Currently we (an active opensource project) have a large PostgreSQL production database which contains all the site records. Since we can't just allow every developer or contributor access to the database (containing emails, passwords, phone numbers, etc.) but we need to give the developers a somewhat up-to-date SQLite database. We currently do the following:

  1. dump the database
  2. analyze and change it with custom python scripts including truncating the table to make exporting to SQLite more bearable, remove sensitive data like passwords
  3. export this to SQLite

This is very slow and error prone.

Is there a recommended/best practice approach way to do this, both the whitewashing and the table truncation, without breaking object relational mappings between tables?

As I analyze the problem domain I see the main problem with the object related mapping. I can't just pull the first thousand records from all the tables (with LIMIT) since an object in line 900, for example, in one table may map a foreign key to the 1001 line in another table.

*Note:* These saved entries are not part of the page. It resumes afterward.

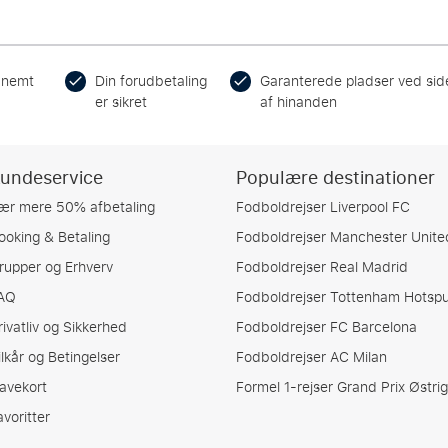
 nemt
Din forudbetaling
Garanterede pladser ved sid
er sikret
af hinanden
undeservice
Populære destinationer
ær mere 50% afbetaling
Fodboldrejser Liverpool FC
ooking & Betaling
Fodboldrejser Manchester Unite
rupper og Erhverv
Fodboldrejser Real Madrid
AQ
Fodboldrejser Tottenham Hotspu
rivatliv og Sikkerhed
Fodboldrejser FC Barcelona
ilkår og Betingelser
Fodboldrejser AC Milan
avekort
Formel 1-rejser Grand Prix Østrig
avoritter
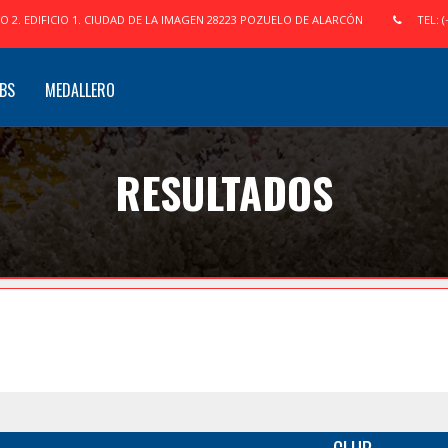
IO 2. EDIFICIO 1. CIUDAD DE LA IMAGEN 28223 POZUELO DE ALARCÓN
TEL: (
BS
MEDALLERO
RESULTADOS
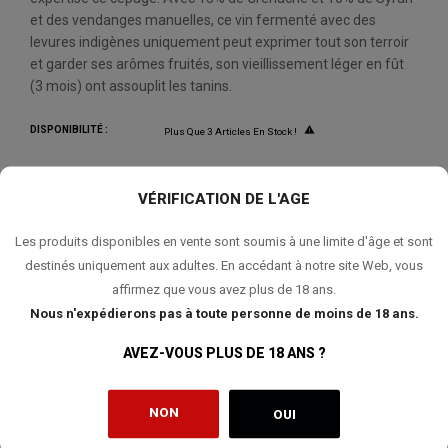
et des vendanges manuelles, ce vin fermenté avec des
levures indigènes uniquement peut exprimer tout son terroir
et garder ses arômes fruités, son vieillissement léger en fût
(3 mois) ont assouplit les tanins.
DISPONIBILITÉ :

Plus Que 3 Articles En Stock !
VÉRIFICATION DE L'AGE
QUANTITÉ:
Les produits disponibles en vente sont soumis à une limite d'âge et sont
AJOUTER AU PANIER
destinés uniquement aux adultes. En accédant à notre site Web, vous
affirmez que vous avez plus de 18 ans.
Nous n'expédierons pas à toute personne de moins de 18 ans.
AVEZ-VOUS PLUS DE 18 ANS ?
AJOUTER À MA LISTE DE SOUHAITS
NON
OUI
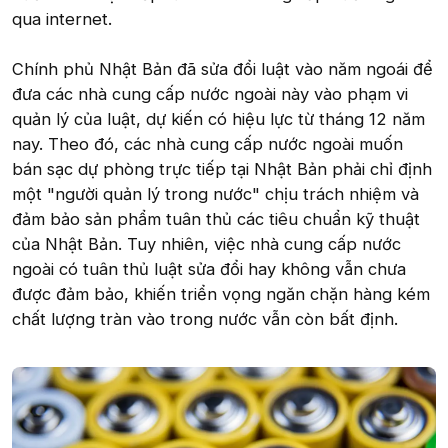
qua internet.
Chính phủ Nhật Bản đã sửa đổi luật vào năm ngoái để
đưa các nhà cung cấp nước ngoài này vào phạm vi
quản lý của luật, dự kiến có hiệu lực từ tháng 12 năm
nay. Theo đó, các nhà cung cấp nước ngoài muốn
bán sạc dự phòng trực tiếp tại Nhật Bản phải chỉ định
một "người quản lý trong nước" chịu trách nhiệm và
đảm bảo sản phẩm tuân thủ các tiêu chuẩn kỹ thuật
của Nhật Bản. Tuy nhiên, việc nhà cung cấp nước
ngoài có tuân thủ luật sửa đổi hay không vẫn chưa
được đảm bảo, khiến triển vọng ngăn chặn hàng kém
chất lượng tràn vào trong nước vẫn còn bất định.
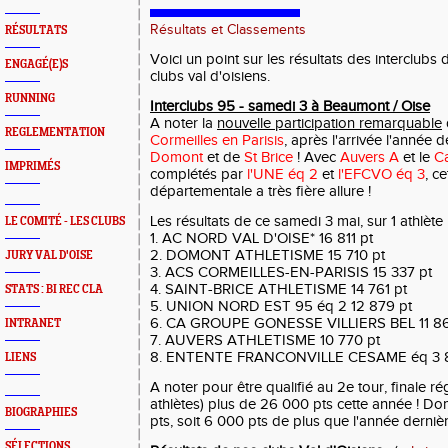
Résultats et Classements
RÉSULTATS
Voici un point sur les résultats des interclub
ENGAGÉ(E)S
clubs val d'oisiens.
RUNNING
Interclubs 95 - samedi 3 à Beaumont / Oise
A noter la
nouvelle participation remarquable
REGLEMENTATION
Cormeilles en Parisis
, après l'arrivée l'année 
Domont
et de
St Brice
! Avec
Auvers A
et le
Ca
IMPRIMÉS
complétés par
l'UNE éq 2
et
l'EFCVO éq 3
, c
départementale a très fière allure !
Les résultats de ce samedi 3 mai, sur 1 athlète
LE COMITÉ - LES CLUBS
1. AC NORD VAL D'OISE* 16 811 pt
2. DOMONT ATHLETISME 15 710 pt
JURY VAL D'OISE
3. ACS CORMEILLES-EN-PARISIS 15 337 pt
4. SAINT-BRICE ATHLETISME 14 761 pt
STATS : BI REC CLA
5. UNION NORD EST 95 éq 2 12 879 pt
6. CA GROUPE GONESSE VILLIERS BEL 11 8
INTRANET
7. AUVERS ATHLETISME 10 770 pt
8. ENTENTE FRANCONVILLE CESAME éq 3 8
LIENS
A noter pour être qualifié au 2e tour, finale régio
athlètes) plus de 26 000 pts cette année ! Do
BIOGRAPHIES
pts, soit 6 000 pts de plus que l'année dernièr
SÉLECTIONS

I guess changing and sanitizing data can be done with views, replacing certain columns for a calculated one (based on the original table column). Then a cron job could just dump the views.

I'll be glad for help/references.

Best Answer

What you're referring to is usually called Test Data Management. There are several commercial solutions, e.g. IBM Optim Test Data Management (disclosure: I work for IBM, but don't speak for them). I'm not aware of any free products that can perform that function, so I'm afraid you'll have to stick to your Python scripts unless you have deep pockets.

On a side note, I would suggest using the same database platform, i.e. PostgreSQL, for both production and development -- it will probably save you some troubleshooting time later.